▶ EXERCISE OBJECTIVE: Below are the entries. Transcribe exactly the lines from the one with "11: (661, 251, 3.67)" through the one with "26: (174, 249, 2.40)", ends included, and leave out all others.
==============================
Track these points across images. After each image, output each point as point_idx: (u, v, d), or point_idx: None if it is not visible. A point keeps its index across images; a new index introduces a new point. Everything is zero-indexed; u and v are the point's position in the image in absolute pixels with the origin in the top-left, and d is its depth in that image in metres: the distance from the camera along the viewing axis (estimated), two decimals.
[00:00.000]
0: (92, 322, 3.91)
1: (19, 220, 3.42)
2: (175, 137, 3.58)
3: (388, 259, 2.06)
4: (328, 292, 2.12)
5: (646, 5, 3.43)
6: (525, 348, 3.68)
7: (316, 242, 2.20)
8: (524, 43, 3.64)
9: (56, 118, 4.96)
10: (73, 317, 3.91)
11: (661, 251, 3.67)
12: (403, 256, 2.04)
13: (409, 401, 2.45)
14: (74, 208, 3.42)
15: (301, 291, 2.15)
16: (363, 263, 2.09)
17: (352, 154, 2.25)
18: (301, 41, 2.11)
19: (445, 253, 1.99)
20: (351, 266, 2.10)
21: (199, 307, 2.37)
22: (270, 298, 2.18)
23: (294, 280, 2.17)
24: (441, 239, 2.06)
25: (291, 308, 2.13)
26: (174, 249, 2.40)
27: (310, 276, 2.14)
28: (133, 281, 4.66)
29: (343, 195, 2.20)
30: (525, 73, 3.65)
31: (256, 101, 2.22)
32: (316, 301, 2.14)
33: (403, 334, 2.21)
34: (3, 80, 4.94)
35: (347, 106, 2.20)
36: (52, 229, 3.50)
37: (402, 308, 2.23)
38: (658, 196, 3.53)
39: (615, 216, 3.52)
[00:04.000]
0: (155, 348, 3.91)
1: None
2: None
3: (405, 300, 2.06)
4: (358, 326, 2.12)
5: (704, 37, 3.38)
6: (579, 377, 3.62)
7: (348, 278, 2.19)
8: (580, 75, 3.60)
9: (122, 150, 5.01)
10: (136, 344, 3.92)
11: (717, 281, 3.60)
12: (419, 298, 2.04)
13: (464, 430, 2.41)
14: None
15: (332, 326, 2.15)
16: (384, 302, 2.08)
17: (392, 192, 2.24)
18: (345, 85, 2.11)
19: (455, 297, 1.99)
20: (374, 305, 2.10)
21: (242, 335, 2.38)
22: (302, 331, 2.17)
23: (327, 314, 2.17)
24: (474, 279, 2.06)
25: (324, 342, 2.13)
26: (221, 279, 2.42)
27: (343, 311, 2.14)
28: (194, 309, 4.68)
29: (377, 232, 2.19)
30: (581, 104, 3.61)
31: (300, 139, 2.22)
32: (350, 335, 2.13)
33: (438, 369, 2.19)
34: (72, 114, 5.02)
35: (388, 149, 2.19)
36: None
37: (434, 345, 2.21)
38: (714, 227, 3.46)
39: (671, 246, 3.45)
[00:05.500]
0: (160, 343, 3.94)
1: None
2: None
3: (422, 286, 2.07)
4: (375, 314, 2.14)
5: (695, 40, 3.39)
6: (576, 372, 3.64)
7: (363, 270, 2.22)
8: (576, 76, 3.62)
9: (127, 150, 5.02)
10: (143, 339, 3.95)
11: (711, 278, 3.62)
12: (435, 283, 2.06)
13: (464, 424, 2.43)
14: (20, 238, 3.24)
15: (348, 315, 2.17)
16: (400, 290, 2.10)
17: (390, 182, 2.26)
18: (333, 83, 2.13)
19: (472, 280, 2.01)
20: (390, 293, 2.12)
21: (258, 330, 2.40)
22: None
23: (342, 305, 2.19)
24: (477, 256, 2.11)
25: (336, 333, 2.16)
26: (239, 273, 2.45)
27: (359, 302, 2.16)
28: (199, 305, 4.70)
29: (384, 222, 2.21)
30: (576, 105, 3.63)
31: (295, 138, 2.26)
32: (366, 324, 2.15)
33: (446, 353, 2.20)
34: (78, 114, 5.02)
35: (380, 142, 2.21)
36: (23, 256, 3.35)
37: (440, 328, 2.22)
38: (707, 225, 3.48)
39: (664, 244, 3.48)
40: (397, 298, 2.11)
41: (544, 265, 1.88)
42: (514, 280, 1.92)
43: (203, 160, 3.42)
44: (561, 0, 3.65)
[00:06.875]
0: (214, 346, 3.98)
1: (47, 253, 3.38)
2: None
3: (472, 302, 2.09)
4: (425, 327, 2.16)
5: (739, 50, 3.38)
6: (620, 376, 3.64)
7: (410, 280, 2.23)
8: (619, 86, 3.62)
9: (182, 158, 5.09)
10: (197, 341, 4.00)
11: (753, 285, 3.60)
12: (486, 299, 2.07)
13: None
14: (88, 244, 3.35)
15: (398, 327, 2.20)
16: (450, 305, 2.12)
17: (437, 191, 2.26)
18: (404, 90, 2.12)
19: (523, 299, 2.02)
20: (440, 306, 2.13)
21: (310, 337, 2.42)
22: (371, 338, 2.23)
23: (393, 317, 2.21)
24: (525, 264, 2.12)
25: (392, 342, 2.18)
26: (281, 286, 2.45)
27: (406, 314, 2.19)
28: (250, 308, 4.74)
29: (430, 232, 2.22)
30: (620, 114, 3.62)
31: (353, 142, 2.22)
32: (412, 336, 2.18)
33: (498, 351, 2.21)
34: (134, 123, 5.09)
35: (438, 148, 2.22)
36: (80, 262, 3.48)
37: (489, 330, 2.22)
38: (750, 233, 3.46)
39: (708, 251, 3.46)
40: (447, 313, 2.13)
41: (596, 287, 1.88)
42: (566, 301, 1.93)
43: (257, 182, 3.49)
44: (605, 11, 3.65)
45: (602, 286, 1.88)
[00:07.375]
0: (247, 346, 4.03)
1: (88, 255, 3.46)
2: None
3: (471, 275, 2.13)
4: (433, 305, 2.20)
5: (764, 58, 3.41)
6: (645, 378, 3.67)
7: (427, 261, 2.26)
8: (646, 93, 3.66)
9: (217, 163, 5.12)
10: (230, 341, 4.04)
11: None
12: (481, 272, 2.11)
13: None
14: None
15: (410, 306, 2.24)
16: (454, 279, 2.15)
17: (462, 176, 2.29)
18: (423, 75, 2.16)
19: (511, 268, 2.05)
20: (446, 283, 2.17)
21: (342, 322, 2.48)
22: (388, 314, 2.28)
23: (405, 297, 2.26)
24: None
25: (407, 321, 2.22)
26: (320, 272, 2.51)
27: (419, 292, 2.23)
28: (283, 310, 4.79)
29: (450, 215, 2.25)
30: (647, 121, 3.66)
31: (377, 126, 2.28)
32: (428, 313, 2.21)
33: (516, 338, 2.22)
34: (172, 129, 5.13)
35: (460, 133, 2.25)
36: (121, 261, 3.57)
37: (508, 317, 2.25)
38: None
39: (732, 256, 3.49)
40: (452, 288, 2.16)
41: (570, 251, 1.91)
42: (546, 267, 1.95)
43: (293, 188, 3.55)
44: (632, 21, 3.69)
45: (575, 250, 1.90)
==============================
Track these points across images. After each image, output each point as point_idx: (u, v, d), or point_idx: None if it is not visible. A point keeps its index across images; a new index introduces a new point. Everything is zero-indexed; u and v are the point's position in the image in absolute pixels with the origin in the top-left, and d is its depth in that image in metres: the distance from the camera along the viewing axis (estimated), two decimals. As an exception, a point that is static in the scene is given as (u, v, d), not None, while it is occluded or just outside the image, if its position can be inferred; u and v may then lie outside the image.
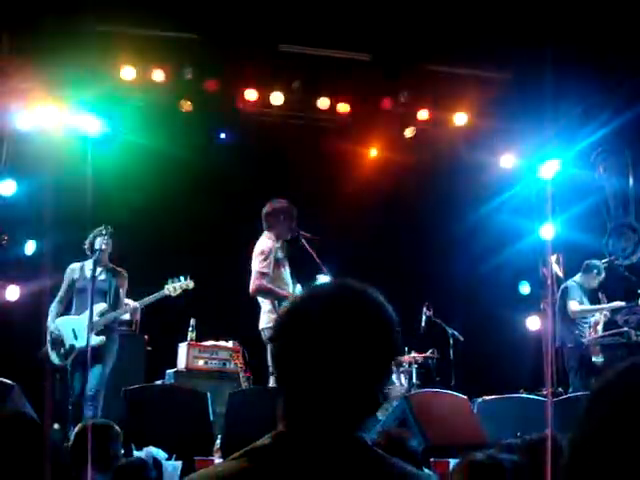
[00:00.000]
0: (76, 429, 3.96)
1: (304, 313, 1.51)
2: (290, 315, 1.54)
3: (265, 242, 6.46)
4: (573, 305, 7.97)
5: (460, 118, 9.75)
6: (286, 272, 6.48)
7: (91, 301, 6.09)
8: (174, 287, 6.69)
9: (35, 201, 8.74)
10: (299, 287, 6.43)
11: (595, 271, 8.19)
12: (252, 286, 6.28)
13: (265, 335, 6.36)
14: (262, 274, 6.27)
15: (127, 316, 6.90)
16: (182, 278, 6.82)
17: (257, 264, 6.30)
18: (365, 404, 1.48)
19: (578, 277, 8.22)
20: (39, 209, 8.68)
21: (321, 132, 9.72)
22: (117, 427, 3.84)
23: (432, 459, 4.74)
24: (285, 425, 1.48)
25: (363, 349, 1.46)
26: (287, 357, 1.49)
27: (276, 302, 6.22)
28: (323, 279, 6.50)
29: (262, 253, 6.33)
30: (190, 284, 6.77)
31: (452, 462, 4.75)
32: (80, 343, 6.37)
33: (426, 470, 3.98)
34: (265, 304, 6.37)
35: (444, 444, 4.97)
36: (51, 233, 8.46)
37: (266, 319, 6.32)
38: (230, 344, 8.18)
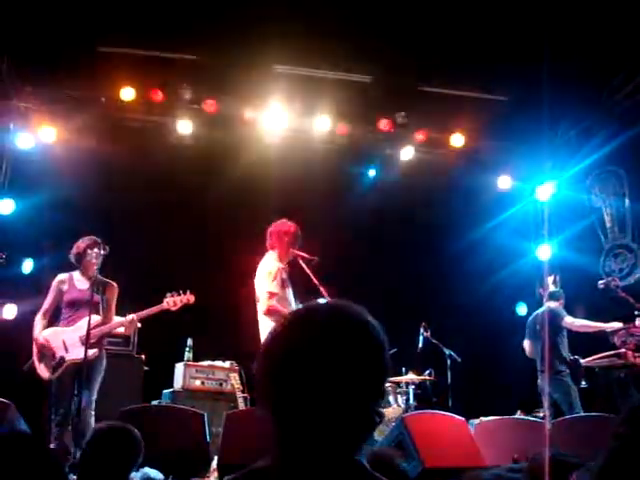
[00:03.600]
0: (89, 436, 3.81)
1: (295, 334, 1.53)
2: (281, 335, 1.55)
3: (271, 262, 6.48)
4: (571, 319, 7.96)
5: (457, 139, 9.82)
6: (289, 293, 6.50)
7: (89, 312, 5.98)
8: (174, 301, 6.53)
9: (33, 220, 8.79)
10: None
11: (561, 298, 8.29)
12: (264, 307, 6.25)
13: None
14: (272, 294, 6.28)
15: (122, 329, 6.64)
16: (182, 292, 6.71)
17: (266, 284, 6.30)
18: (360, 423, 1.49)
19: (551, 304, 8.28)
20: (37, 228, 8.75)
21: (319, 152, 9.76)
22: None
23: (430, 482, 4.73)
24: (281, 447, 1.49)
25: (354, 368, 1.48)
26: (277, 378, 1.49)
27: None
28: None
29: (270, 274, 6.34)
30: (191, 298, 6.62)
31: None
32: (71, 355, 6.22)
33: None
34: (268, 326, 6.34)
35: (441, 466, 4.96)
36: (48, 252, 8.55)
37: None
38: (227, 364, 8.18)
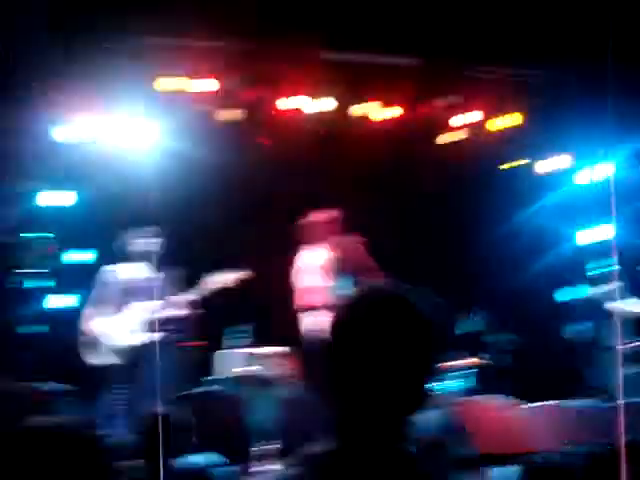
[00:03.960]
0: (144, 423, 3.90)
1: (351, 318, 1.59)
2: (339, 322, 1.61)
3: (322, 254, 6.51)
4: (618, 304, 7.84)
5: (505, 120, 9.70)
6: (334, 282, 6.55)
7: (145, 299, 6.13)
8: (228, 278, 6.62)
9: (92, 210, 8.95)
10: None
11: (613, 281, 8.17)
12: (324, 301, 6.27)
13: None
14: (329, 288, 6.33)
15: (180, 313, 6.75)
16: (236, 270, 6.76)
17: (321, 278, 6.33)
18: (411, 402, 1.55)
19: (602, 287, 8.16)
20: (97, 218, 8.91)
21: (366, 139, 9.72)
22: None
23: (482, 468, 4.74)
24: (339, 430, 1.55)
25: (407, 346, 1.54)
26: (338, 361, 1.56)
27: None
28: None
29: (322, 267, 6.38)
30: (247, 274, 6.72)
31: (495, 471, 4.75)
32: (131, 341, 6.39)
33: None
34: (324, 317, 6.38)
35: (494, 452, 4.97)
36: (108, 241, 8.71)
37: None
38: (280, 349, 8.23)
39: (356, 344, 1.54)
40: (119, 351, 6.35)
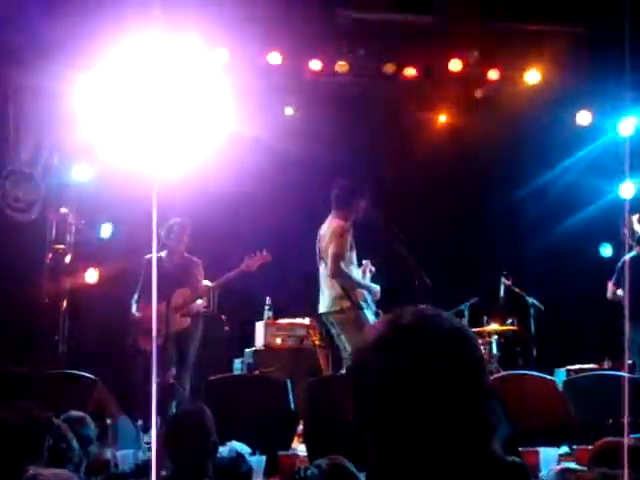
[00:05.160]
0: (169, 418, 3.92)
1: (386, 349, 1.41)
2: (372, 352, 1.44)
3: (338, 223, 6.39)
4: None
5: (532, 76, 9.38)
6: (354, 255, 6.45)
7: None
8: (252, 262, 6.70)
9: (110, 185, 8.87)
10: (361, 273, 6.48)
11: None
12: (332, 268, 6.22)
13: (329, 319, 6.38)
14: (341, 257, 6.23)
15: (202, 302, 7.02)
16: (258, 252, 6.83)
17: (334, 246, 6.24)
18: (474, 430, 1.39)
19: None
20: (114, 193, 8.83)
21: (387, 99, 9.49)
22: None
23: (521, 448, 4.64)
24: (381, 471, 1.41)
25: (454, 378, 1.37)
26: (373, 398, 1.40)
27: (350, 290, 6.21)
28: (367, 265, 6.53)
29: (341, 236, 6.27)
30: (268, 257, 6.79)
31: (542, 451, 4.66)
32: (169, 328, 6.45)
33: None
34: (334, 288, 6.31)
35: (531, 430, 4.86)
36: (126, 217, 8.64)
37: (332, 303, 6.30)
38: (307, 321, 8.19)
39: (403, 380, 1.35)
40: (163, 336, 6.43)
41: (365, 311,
==============================
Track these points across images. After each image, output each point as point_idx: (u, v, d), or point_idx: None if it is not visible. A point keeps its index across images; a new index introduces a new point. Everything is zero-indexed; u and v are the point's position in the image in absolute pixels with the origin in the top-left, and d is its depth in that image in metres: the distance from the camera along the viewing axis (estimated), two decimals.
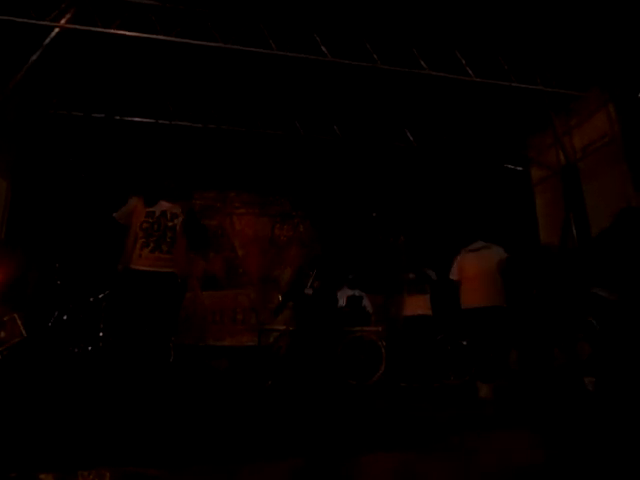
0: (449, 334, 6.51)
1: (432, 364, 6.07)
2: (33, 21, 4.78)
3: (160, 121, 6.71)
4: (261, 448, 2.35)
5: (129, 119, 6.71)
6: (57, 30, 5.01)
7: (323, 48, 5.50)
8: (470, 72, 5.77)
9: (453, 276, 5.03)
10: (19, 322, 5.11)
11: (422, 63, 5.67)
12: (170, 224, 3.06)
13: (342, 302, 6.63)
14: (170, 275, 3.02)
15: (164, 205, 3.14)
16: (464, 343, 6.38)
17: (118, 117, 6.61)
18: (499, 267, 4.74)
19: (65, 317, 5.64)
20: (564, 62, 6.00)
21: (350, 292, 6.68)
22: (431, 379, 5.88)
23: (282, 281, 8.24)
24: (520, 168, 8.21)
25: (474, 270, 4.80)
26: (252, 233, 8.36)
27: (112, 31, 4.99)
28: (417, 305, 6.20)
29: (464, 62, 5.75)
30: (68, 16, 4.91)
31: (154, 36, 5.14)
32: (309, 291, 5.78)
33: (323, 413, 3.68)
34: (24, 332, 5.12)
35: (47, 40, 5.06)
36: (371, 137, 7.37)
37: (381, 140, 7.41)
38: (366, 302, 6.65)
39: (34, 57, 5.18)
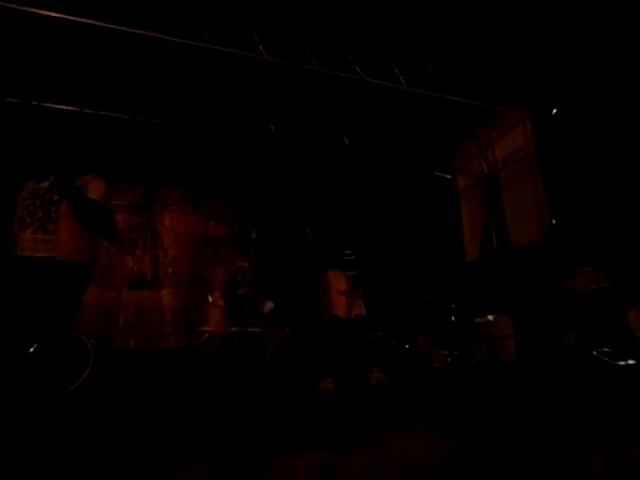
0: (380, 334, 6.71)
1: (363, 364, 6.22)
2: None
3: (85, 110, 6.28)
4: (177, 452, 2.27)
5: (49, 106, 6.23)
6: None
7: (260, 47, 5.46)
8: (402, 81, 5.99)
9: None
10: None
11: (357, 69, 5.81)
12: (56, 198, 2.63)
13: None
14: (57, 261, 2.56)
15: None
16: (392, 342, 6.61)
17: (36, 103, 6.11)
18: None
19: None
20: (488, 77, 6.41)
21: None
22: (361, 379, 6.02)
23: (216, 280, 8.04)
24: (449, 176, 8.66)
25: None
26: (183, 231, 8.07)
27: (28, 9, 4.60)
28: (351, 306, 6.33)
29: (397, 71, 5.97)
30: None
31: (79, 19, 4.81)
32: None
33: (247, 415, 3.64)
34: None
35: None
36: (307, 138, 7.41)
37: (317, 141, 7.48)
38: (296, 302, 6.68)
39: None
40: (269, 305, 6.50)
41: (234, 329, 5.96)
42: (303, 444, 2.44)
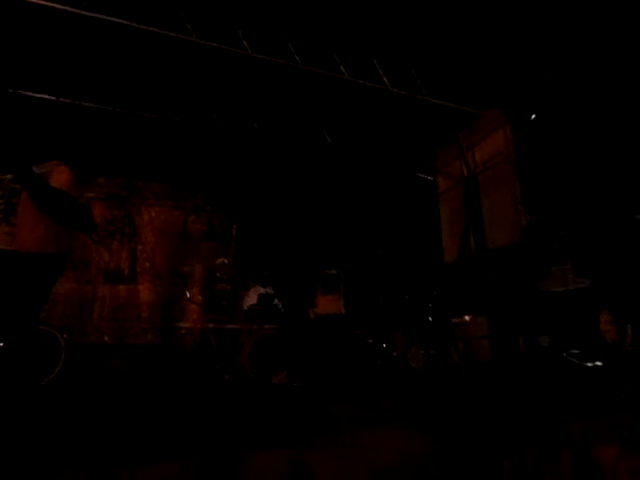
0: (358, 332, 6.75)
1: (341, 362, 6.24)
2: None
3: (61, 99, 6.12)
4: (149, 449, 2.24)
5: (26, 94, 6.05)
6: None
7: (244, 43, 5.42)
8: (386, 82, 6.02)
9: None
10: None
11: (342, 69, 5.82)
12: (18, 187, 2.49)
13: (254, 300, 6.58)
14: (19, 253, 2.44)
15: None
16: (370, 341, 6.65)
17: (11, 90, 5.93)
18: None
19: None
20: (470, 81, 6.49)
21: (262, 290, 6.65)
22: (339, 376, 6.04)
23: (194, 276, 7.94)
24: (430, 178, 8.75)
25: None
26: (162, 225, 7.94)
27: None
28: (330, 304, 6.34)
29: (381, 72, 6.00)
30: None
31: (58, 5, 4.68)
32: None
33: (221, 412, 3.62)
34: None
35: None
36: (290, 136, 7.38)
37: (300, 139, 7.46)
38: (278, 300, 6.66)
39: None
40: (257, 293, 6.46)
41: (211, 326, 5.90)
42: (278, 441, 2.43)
==============================
▶ RESPONSE:
11: (661, 251, 3.67)
12: (403, 256, 2.04)
13: (409, 401, 2.45)
14: (74, 208, 3.42)
15: (301, 291, 2.15)
16: (363, 263, 2.09)
17: (352, 154, 2.25)
18: (301, 41, 2.11)
19: (445, 253, 1.99)
20: (351, 266, 2.10)
21: (199, 307, 2.37)
22: (270, 298, 2.18)
23: (294, 280, 2.17)
24: (441, 239, 2.06)
25: (291, 308, 2.13)
26: (174, 249, 2.40)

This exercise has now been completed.